START Dataset entries

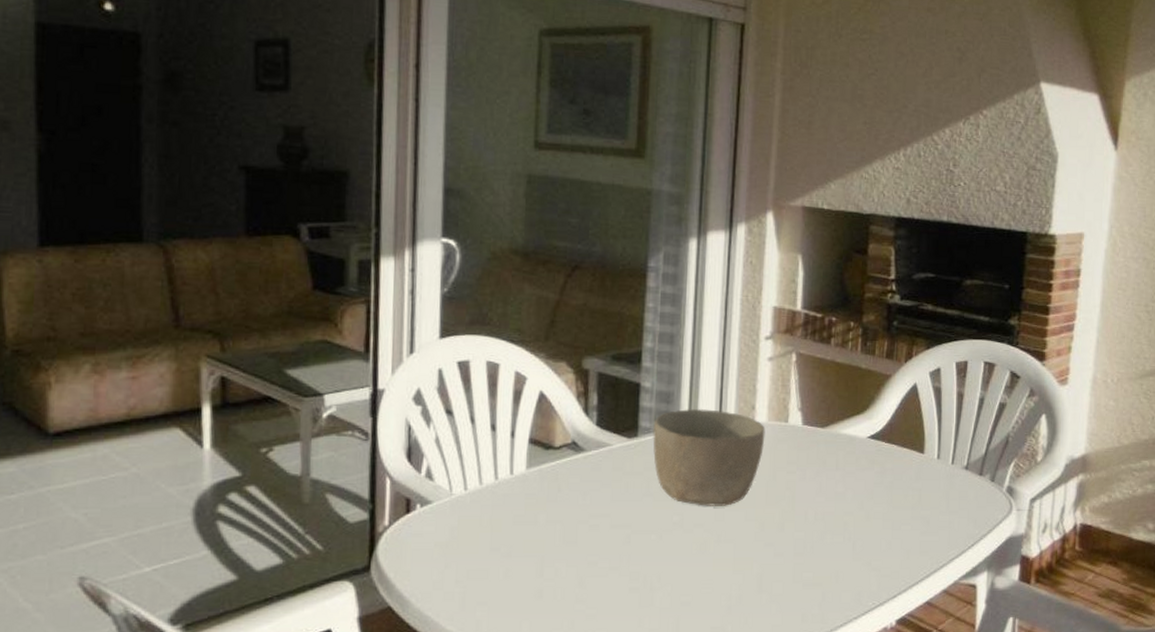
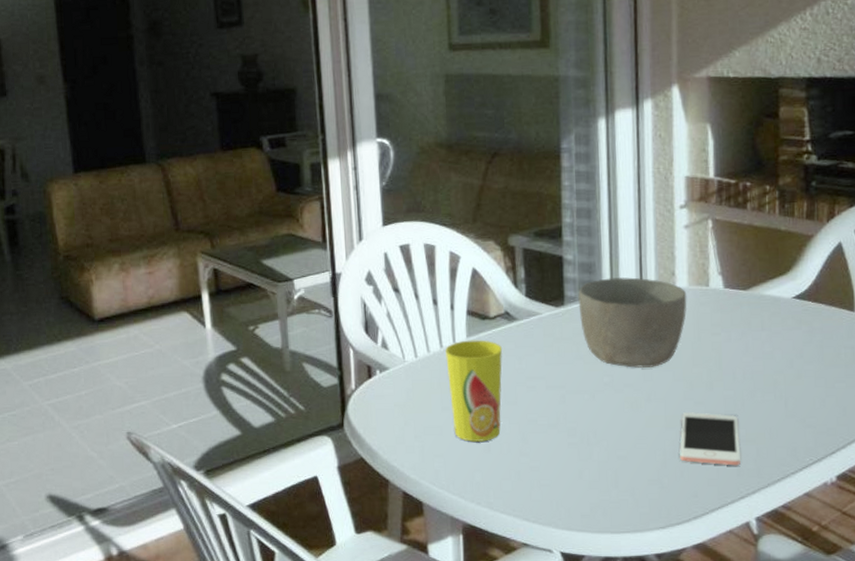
cup: none [500,472,566,587] -> present [445,340,503,442]
cell phone: none [746,554,807,611] -> present [680,412,741,466]

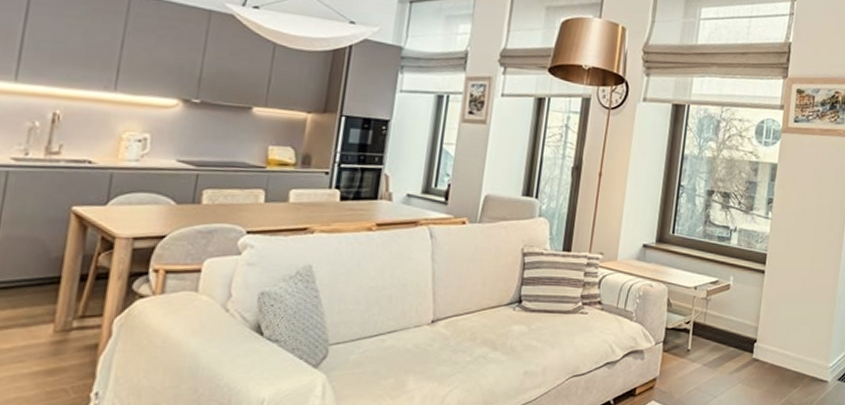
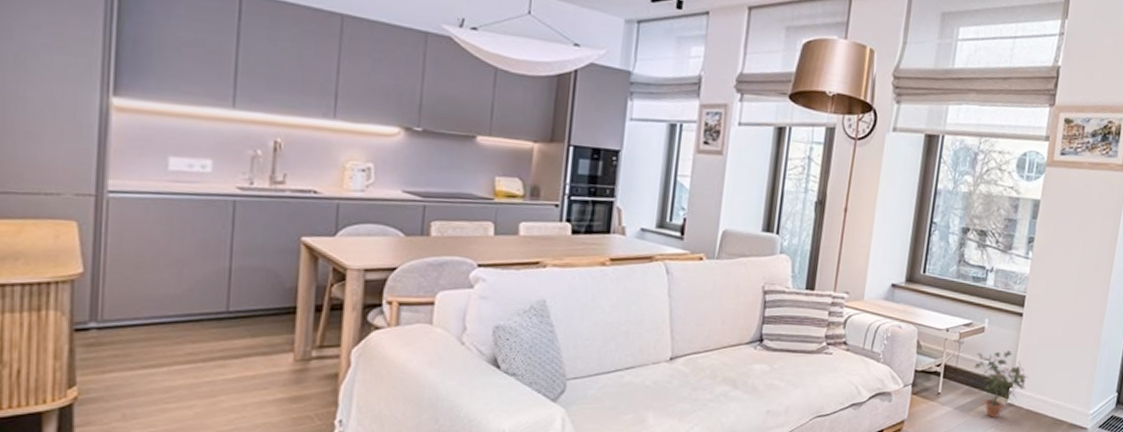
potted plant: none [721,307,771,374] -> present [974,350,1028,419]

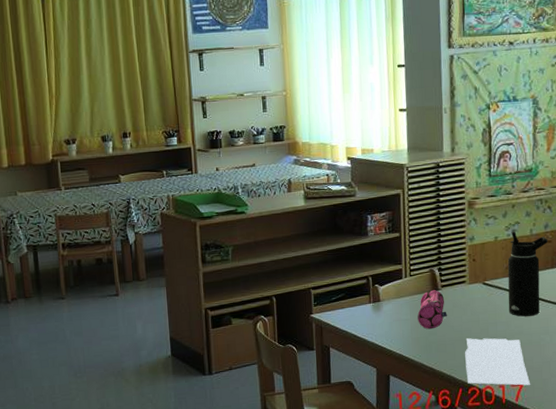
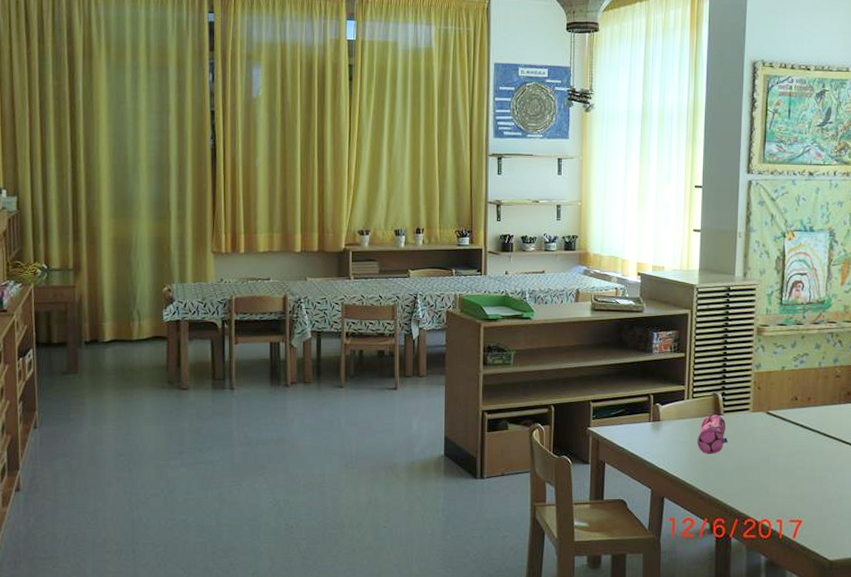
paper sheet: present [465,338,530,386] -> none [743,468,809,522]
water bottle: present [507,231,548,317] -> none [791,362,837,451]

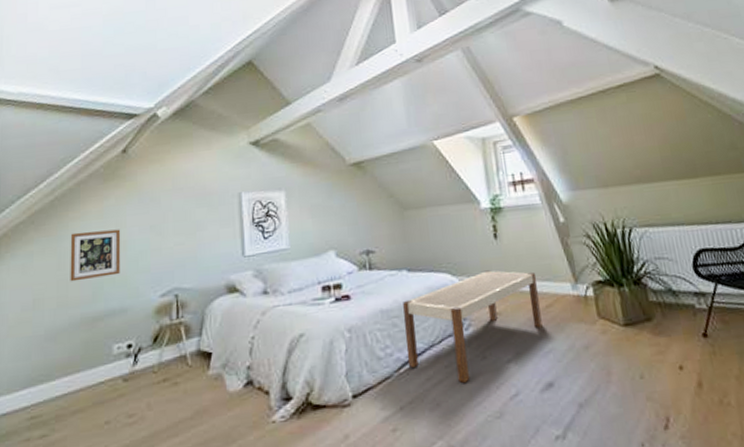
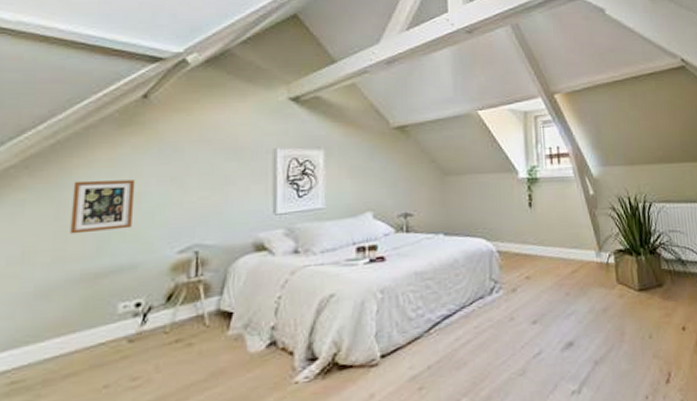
bench: present [403,270,542,384] -> none [437,236,567,344]

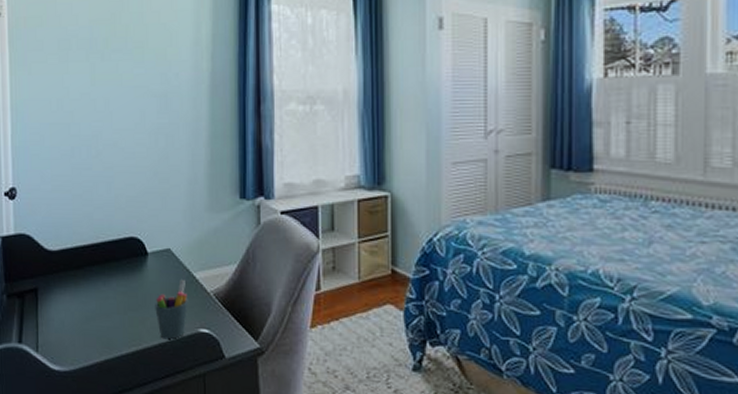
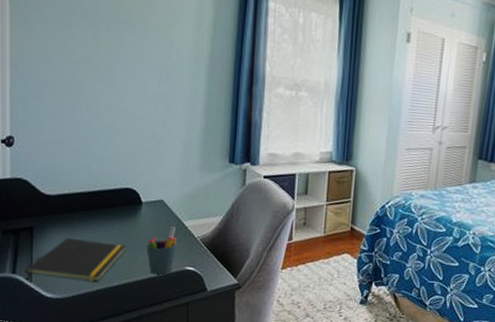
notepad: none [31,300,133,351] -> present [25,238,126,282]

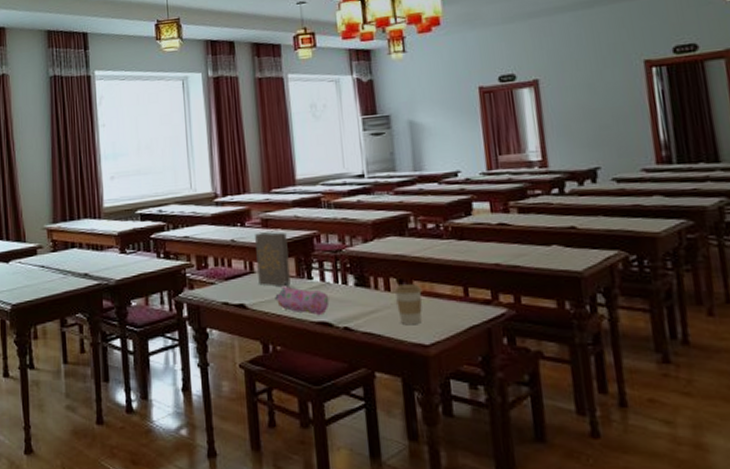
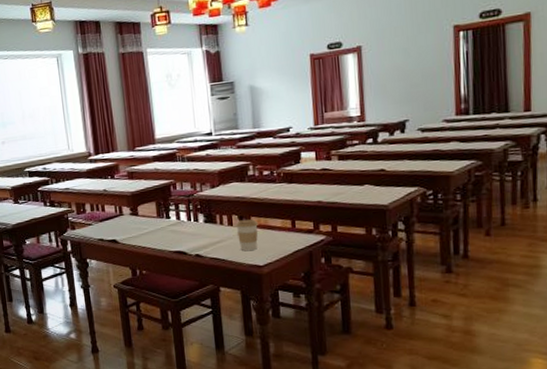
book: present [255,232,291,286] -> none [123,182,153,225]
pencil case: present [275,286,330,316] -> none [140,224,184,247]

END Dataset entries

The line with "book: present [255,232,291,286]" through the last line of the entries above: output exactly those lines and nothing else.

book: present [255,232,291,286] -> none [123,182,153,225]
pencil case: present [275,286,330,316] -> none [140,224,184,247]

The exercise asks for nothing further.